> _Dataset_
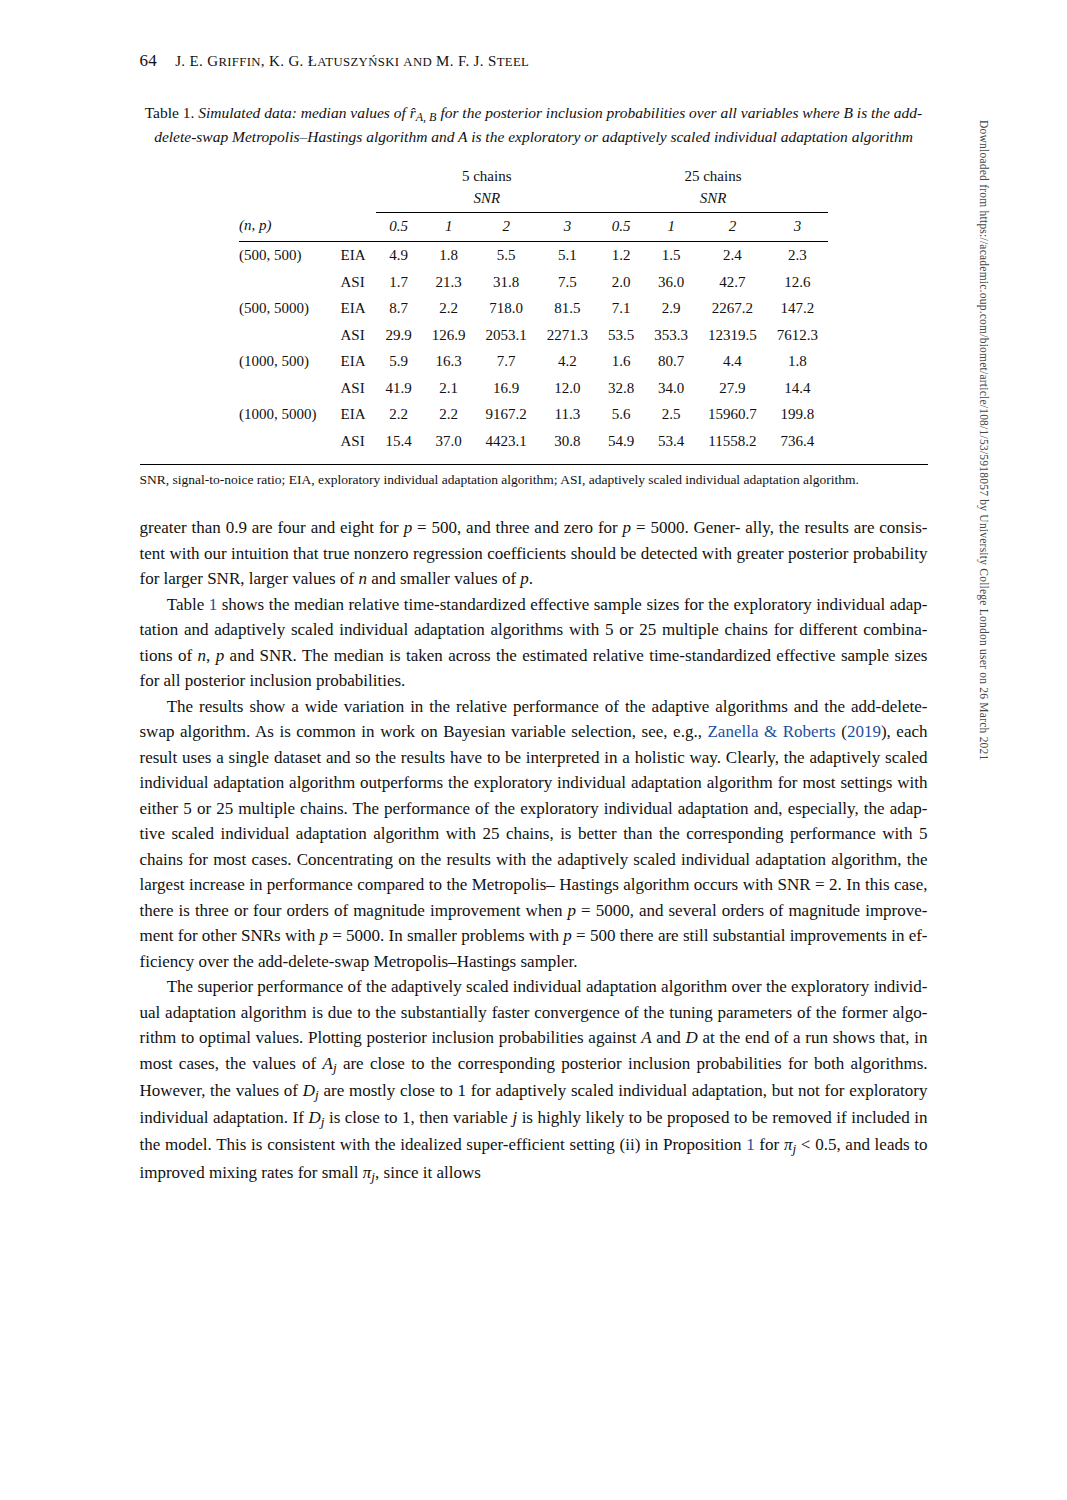Downloaded from https://academic.oup.com/biomet/article/108/1/53/5918057 by University College London user on 26 March 2021
64 J. E. GRIFFIN, K. G. ŁATUSZYŃSKI AND M. F. J. STEEL
Table 1. Simulated data: median values of r̂A, B for the posterior inclusion probabilities over all variables where B is the add-delete-swap Metropolis–Hastings algorithm and A is the exploratory or adaptively scaled individual adaptation algorithm
| | | 5 chains | 25 chains |
| --- | --- | --- | --- |
| | | SNR | SNR |
| (n, p) | | 0.5 | 1 | 2 | 3 | 0.5 | 1 | 2 | 3 |
| (500, 500) | EIA | 4.9 | 1.8 | 5.5 | 5.1 | 1.2 | 1.5 | 2.4 | 2.3 |
| | ASI | 1.7 | 21.3 | 31.8 | 7.5 | 2.0 | 36.0 | 42.7 | 12.6 |
| (500, 5000) | EIA | 8.7 | 2.2 | 718.0 | 81.5 | 7.1 | 2.9 | 2267.2 | 147.2 |
| | ASI | 29.9 | 126.9 | 2053.1 | 2271.3 | 53.5 | 353.3 | 12319.5 | 7612.3 |
| (1000, 500) | EIA | 5.9 | 16.3 | 7.7 | 4.2 | 1.6 | 80.7 | 4.4 | 1.8 |
| | ASI | 41.9 | 2.1 | 16.9 | 12.0 | 32.8 | 34.0 | 27.9 | 14.4 |
| (1000, 5000) | EIA | 2.2 | 2.2 | 9167.2 | 11.3 | 5.6 | 2.5 | 15960.7 | 199.8 |
| | ASI | 15.4 | 37.0 | 4423.1 | 30.8 | 54.9 | 53.4 | 11558.2 | 736.4 |
SNR, signal-to-noice ratio; EIA, exploratory individual adaptation algorithm; ASI, adaptively scaled individual adaptation algorithm.
greater than 0.9 are four and eight for p = 500, and three and zero for p = 5000. Gener- ally, the results are consistent with our intuition that true nonzero regression coefficients should be detected with greater posterior probability for larger SNR, larger values of n and smaller values of p.
Table 1 shows the median relative time-standardized effective sample sizes for the exploratory individual adaptation and adaptively scaled individual adaptation algorithms with 5 or 25 multiple chains for different combinations of n, p and SNR. The median is taken across the estimated relative time-standardized effective sample sizes for all posterior inclusion probabilities.
The results show a wide variation in the relative performance of the adaptive algorithms and the add-delete-swap algorithm. As is common in work on Bayesian variable selection, see, e.g., Zanella & Roberts (2019), each result uses a single dataset and so the results have to be interpreted in a holistic way. Clearly, the adaptively scaled individual adaptation algorithm outperforms the exploratory individual adaptation algorithm for most settings with either 5 or 25 multiple chains. The performance of the exploratory individual adaptation and, especially, the adaptive scaled individual adaptation algorithm with 25 chains, is better than the corresponding performance with 5 chains for most cases. Concentrating on the results with the adaptively scaled individual adaptation algorithm, the largest increase in performance compared to the Metropolis– Hastings algorithm occurs with SNR = 2. In this case, there is three or four orders of magnitude improvement when p = 5000, and several orders of magnitude improvement for other SNRs with p = 5000. In smaller problems with p = 500 there are still substantial improvements in efficiency over the add-delete-swap Metropolis–Hastings sampler.
The superior performance of the adaptively scaled individual adaptation algorithm over the exploratory individual adaptation algorithm is due to the substantially faster convergence of the tuning parameters of the former algorithm to optimal values. Plotting posterior inclusion probabilities against A and D at the end of a run shows that, in most cases, the values of Aj are close to the corresponding posterior inclusion probabilities for both algorithms. However, the values of Dj are mostly close to 1 for adaptively scaled individual adaptation, but not for exploratory individual adaptation. If Dj is close to 1, then variable j is highly likely to be proposed to be removed if included in the model. This is consistent with the idealized super-efficient setting (ii) in Proposition 1 for πj < 0.5, and leads to improved mixing rates for small πj, since it allows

> _Brief_
Reprint all the data above verbatim, excluding pictures.

> _Reply_
Downloaded from https://academic.oup.com/biomet/article/108/1/53/5918057 by University College London user on 26 March 2021
64 J. E. GRIFFIN, K. G. ŁATUSZYŃSKI AND M. F. J. STEEL
Table 1. Simulated data: median values of r̂A, B for the posterior inclusion probabilities over all variables where B is the add-delete-swap Metropolis–Hastings algorithm and A is the exploratory or adaptively scaled individual adaptation algorithm
| | | 5 chains | 25 chains |
| --- | --- | --- | --- |
| | | SNR | SNR |
| (n, p) | | 0.5 | 1 | 2 | 3 | 0.5 | 1 | 2 | 3 |
| (500, 500) | EIA | 4.9 | 1.8 | 5.5 | 5.1 | 1.2 | 1.5 | 2.4 | 2.3 |
| | ASI | 1.7 | 21.3 | 31.8 | 7.5 | 2.0 | 36.0 | 42.7 | 12.6 |
| (500, 5000) | EIA | 8.7 | 2.2 | 718.0 | 81.5 | 7.1 | 2.9 | 2267.2 | 147.2 |
| | ASI | 29.9 | 126.9 | 2053.1 | 2271.3 | 53.5 | 353.3 | 12319.5 | 7612.3 |
| (1000, 500) | EIA | 5.9 | 16.3 | 7.7 | 4.2 | 1.6 | 80.7 | 4.4 | 1.8 |
| | ASI | 41.9 | 2.1 | 16.9 | 12.0 | 32.8 | 34.0 | 27.9 | 14.4 |
| (1000, 5000) | EIA | 2.2 | 2.2 | 9167.2 | 11.3 | 5.6 | 2.5 | 15960.7 | 199.8 |
| | ASI | 15.4 | 37.0 | 4423.1 | 30.8 | 54.9 | 53.4 | 11558.2 | 736.4 |
SNR, signal-to-noice ratio; EIA, exploratory individual adaptation algorithm; ASI, adaptively scaled individual adaptation algorithm.
greater than 0.9 are four and eight for p = 500, and three and zero for p = 5000. Gener- ally, the results are consistent with our intuition that true nonzero regression coefficients should be detected with greater posterior probability for larger SNR, larger values of n and smaller values of p.
Table 1 shows the median relative time-standardized effective sample sizes for the exploratory individual adaptation and adaptively scaled individual adaptation algorithms with 5 or 25 multiple chains for different combinations of n, p and SNR. The median is taken across the estimated relative time-standardized effective sample sizes for all posterior inclusion probabilities.
The results show a wide variation in the relative performance of the adaptive algorithms and the add-delete-swap algorithm. As is common in work on Bayesian variable selection, see, e.g., Zanella & Roberts (2019), each result uses a single dataset and so the results have to be interpreted in a holistic way. Clearly, the adaptively scaled individual adaptation algorithm outperforms the exploratory individual adaptation algorithm for most settings with either 5 or 25 multiple chains. The performance of the exploratory individual adaptation and, especially, the adaptive scaled individual adaptation algorithm with 25 chains, is better than the corresponding performance with 5 chains for most cases. Concentrating on the results with the adaptively scaled individual adaptation algorithm, the largest increase in performance compared to the Metropolis– Hastings algorithm occurs with SNR = 2. In this case, there is three or four orders of magnitude improvement when p = 5000, and several orders of magnitude improvement for other SNRs with p = 5000. In smaller problems with p = 500 there are still substantial improvements in efficiency over the add-delete-swap Metropolis–Hastings sampler.
The superior performance of the adaptively scaled individual adaptation algorithm over the exploratory individual adaptation algorithm is due to the substantially faster convergence of the tuning parameters of the former algorithm to optimal values. Plotting posterior inclusion probabilities against A and D at the end of a run shows that, in most cases, the values of Aj are close to the corresponding posterior inclusion probabilities for both algorithms. However, the values of Dj are mostly close to 1 for adaptively scaled individual adaptation, but not for exploratory individual adaptation. If Dj is close to 1, then variable j is highly likely to be proposed to be removed if included in the model. This is consistent with the idealized super-efficient setting (ii) in Proposition 1 for πj < 0.5, and leads to improved mixing rates for small πj, since it allows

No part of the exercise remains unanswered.